Michael Hudson has been working on patch #635933 to allow for assignment to __name__ and __bases__ for new-style classes (this was all so that __name__ would handle nested classes properly to allow for proper pickling; that thread was called metaclass insanity ). He ran into a slight issue with dealing with assigning to __name__. To get it working, Michael wanted to treat heap and non-heap types differently. For non-heap types Michael wanted to "everything in tp_name up to the first dot is __module__, the rest is __name__". For non-heap types, he wanted to have __module__ as "always __dict__['__module__'], __name__ is always tp_name (or rather ((etype*)type)->name)". And as for the issue of if someone is crazy enough to delete the dict key of __module__, Michael said Python wouldn't crash but you probably would not like the outcome of running code. =)

Guido responded saying that Michael's proposal was acceptable.

But then there was an issue with .mro() after the bases had been rearranged. Michael worried about what to do when there was a conflict down the intheritence tree. He thought reverting back to the way things were if there was an issue was best. This would require keeping around copies of the previous states until the changes propogated all the way through.

Samuele Pedroni stepped in to try to answer this question (Samuele rewrote the MRO code recently and is directly mentioned in C3 implementation ). He came up with a possible case where there could be a possible order disagreement if two of the bases of a class had the same bases but one had the order swapped compared to the other (so C has bases of (A, B) and D has bases of (A, B) as well and E had bases (C, D); if C's bases became (B, A), E now has an order disagreement). He suggested that "the mros of the subclasses should be computed lazily when needed (e.g. on the first - after the changes - dispatch), although this may produce inconsistences and errors at odd times".

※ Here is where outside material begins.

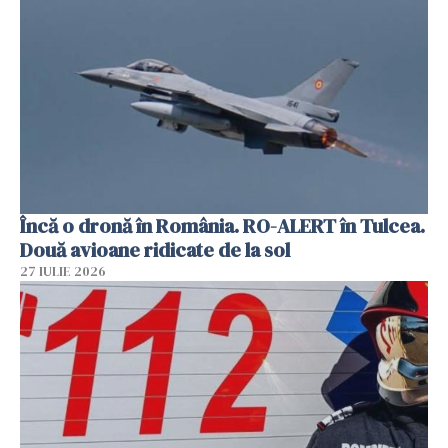
Încă o dronă în România. RO-ALERT în Tulcea.
Două avioane ridicate de la sol
27 IULIE 2026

Michael showed that his solution would catch the problem. But he did not like the idea of lazily evaluating; he wanted a more restrictive solution since this is a new thing. Michael stated that what he wanted this for was to "to swap out one class for another -- making instances of the old class instances of the new class, which was possible and making subclasses of the old subclasses of the new, which wasn't". It also turned out neither APL nor Dylan allow this kind of thing so Michael is breaking new ground.

Samuele asked about when the classes had solid bases (i.e., only a single superclass such as object). Michael said it would handled with no problem.

Classmethod Help

Raymond Hettinger emailed the list because Guido said that the few people in the world who understand descriptors for C code are on the list. The main reason I am mentioning the thread here, though, is because Armin Rigo gave the answer that "There are METH_CLASS and METH_STATIC flags that you can set in the tp_methods table".

You also learn, thanks to Guido, that you should only use PyErr_BadInternalCall() when you know that a "bad argment must have been created by a broken piece of C code".